◆ **The problem**
Copy every line of the material below character for character, keeping each line break and all spelling and punctuation unchanged.

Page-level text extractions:
+ + + +
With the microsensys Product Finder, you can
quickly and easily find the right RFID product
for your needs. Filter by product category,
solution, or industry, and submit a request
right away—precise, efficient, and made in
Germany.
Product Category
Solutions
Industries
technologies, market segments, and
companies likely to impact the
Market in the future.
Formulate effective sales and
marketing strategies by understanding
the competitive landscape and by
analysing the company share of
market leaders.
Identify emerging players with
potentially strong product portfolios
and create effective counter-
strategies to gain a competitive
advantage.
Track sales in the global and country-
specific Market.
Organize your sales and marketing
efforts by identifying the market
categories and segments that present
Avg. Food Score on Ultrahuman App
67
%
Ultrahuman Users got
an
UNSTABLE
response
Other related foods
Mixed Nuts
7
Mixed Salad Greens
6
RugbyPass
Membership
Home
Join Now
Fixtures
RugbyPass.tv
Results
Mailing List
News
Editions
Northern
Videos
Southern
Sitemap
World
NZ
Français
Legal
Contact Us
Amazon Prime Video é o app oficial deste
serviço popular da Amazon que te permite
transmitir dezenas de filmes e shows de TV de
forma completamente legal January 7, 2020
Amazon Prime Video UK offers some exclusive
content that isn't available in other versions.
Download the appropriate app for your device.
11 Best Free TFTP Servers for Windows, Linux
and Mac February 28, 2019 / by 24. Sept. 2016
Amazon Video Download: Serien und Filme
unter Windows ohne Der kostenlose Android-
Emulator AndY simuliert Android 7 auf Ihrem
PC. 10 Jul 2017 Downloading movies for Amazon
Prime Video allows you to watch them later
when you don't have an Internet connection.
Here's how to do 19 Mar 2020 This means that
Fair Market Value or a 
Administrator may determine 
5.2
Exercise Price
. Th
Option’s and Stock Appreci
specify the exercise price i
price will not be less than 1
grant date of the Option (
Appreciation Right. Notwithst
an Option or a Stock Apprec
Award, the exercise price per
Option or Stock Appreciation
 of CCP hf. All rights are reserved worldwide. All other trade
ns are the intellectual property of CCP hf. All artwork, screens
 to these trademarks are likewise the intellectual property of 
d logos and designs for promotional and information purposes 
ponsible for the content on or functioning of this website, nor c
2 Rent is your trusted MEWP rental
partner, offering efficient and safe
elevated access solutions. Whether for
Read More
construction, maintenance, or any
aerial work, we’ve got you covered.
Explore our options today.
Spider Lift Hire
+ + + +
◆ **Solution below**
With the microsensys Product Finder, you can
quickly and easily find the right RFID product
for your needs. Filter by product category,
solution, or industry, and submit a request
right away—precise, efficient, and made in
Germany.
Product Category
Solutions
Industries
technologies, market segments, and
companies likely to impact the
Market in the future.
Formulate effective sales and
marketing strategies by understanding
the competitive landscape and by
analysing the company share of
market leaders.
Identify emerging players with
potentially strong product portfolios
and create effective counter-
strategies to gain a competitive
advantage.
Track sales in the global and country-
specific Market.
Organize your sales and marketing
efforts by identifying the market
categories and segments that present
Avg. Food Score on Ultrahuman App
67
%
Ultrahuman Users got
an
UNSTABLE
response
Other related foods
Mixed Nuts
7
Mixed Salad Greens
6
RugbyPass
Membership
Home
Join Now
Fixtures
RugbyPass.tv
Results
Mailing List
News
Editions
Northern
Videos
Southern
Sitemap
World
NZ
Français
Legal
Contact Us
Amazon Prime Video é o app oficial deste
serviço popular da Amazon que te permite
transmitir dezenas de filmes e shows de TV de
forma completamente legal January 7, 2020
Amazon Prime Video UK offers some exclusive
content that isn't available in other versions.
Download the appropriate app for your device.
11 Best Free TFTP Servers for Windows, Linux
and Mac February 28, 2019 / by 24. Sept. 2016
Amazon Video Download: Serien und Filme
unter Windows ohne Der kostenlose Android-
Emulator AndY simuliert Android 7 auf Ihrem
PC. 10 Jul 2017 Downloading movies for Amazon
Prime Video allows you to watch them later
when you don't have an Internet connection.
Here's how to do 19 Mar 2020 This means that
Fair Market Value or a 
Administrator may determine 
5.2
Exercise Price
. Th
Option’s and Stock Appreci
specify the exercise price i
price will not be less than 1
grant date of the Option (
Appreciation Right. Notwithst
an Option or a Stock Apprec
Award, the exercise price per
Option or Stock Appreciation
 of CCP hf. All rights are reserved worldwide. All other trade
ns are the intellectual property of CCP hf. All artwork, screens
 to these trademarks are likewise the intellectual property of 
d logos and designs for promotional and information purposes 
ponsible for the content on or functioning of this website, nor c
2 Rent is your trusted MEWP rental
partner, offering efficient and safe
elevated access solutions. Whether for
Read More
construction, maintenance, or any
aerial work, we’ve got you covered.
Explore our options today.
Spider Lift Hire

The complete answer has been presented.